Therefore, during the rebranding process it’s important to get every element right in order to fully encapsulate a company’s values and core purpose.
In this post we will be exploring all rebrands, the good, the bad and the ugly, looking into why companies made decisions, and in some cases what went wrong.
So, let’s get started.
In June of this year GSK, one of the world’s largest biotech companies, rebranded with the help of British design agency Wolff Olins.
We will start off by saying, this rebrand gets a tick from us and is certainly in the column for one of the best we’ve seen this year.
The old identity of the brand was becoming outdated, and in need of a refresh due to the shift in focus from a healthcare brand, to a solely bio-pharmaceutical technology business.
One of the main changes to the branding was the change in logo, starting with the typeface.
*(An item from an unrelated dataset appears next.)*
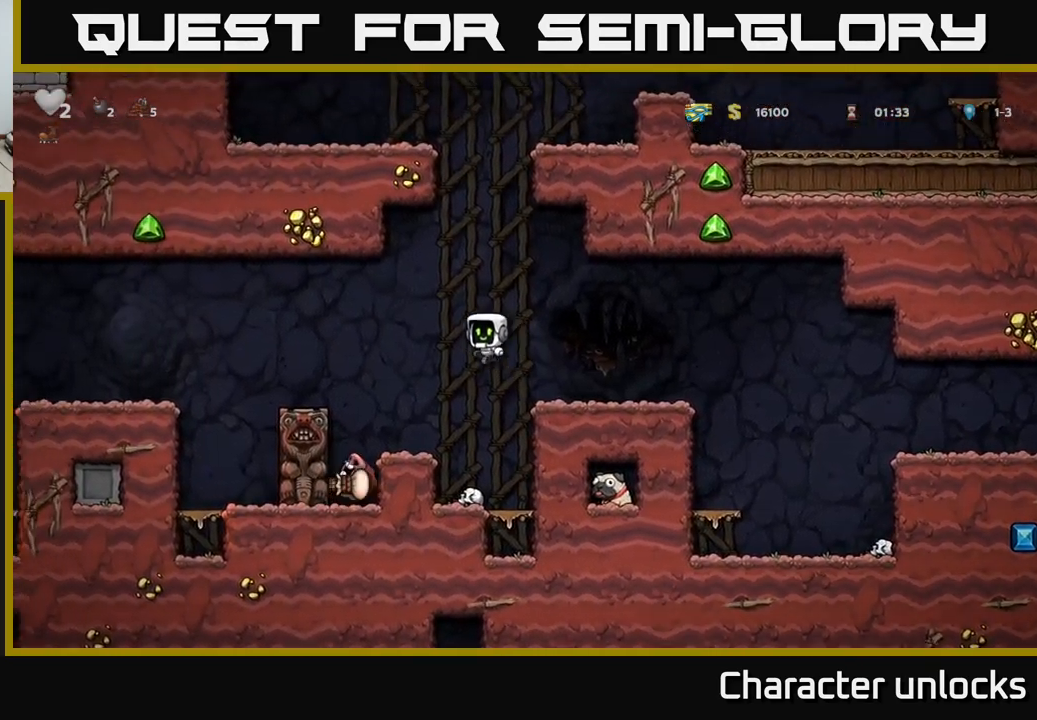
{"buttons": ["A", "DPAD_LEFT"], "left_stick": "center", "events": [[117, "A", "up"], [300, "DPAD_LEFT", "up"], [417, "DPAD_LEFT", "down"], [500, "A", "down"]]}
The previous font within the logo was rounder and smoother and appealed more to customers when searching for products on the shelves.
The newer logo leans into the science side of the business, with a more geometric style typeface to mimic the sharper focus on biotechnology.
Each letter has been pinched at certain points to create a unique shape to avoid a regular square looking logo.
These pinch marks have been carried throughout the branding, and the iconic orange colour didn’t go far but instead was used in collaboration with pale pinks, against a contrasting charcoal background.
This rebrand was necessary to match the focus of GSK, and they have managed to update their branding but hold onto key elements of their identity to remain recognisable to their audience.
Check out this post for more great examples of medical and healthcare branding.
We aren’t biassed because Sage are based in the North-East (we promise) however, their rebrand in Spring this year caught our eye in more ways than one.
The British software giant changed not only the logo but incorporated more visuals and illustrations into the website, and used animations to their advantage.
The logo of course was a much needed update, and with the new swirled and rounded typeface, it became more inviting than the logo of the past. Each letter is clear, however the edges don’t connect, for example the G could look like an S to some, which adds to the softness and works with the new branding overall.
The green logo and animations are now on a black background, and the green is slightly more subdued. However the “Sage flow” of how each letter moves on screen mimics more of a gradual neon sign, as the cursor flows to create each visual.
Sage have equally now incorporated animated “stick men and women” if you will, to bring more personality to the branding, each of which have extra long legs and arms, and tiny heads.
These character animations are a small quirk that spice up the otherwise standard software solutions website.
Equally, on the site, Sage uses space well, incorporating relevant information using bullet points and neat rounded boxes, as though not to overwhelm website visitors and keep information concise but presented well.
The decisions made for this rebrand were important in order for Sage to further stand out in the software solutions industry and avoid falling into the pattern of using a basic website design and similar colours to competitors.
Although Hootsuite is a platform we use for scheduling social media content and tracking analytics, there are elements to their rebrand that we can’t quite get our heads around.
First of all, having an owl mascot landed the company into a competitive landscape with several other brands such as TripAdvisor and Duolingo using the same bird, and using it well.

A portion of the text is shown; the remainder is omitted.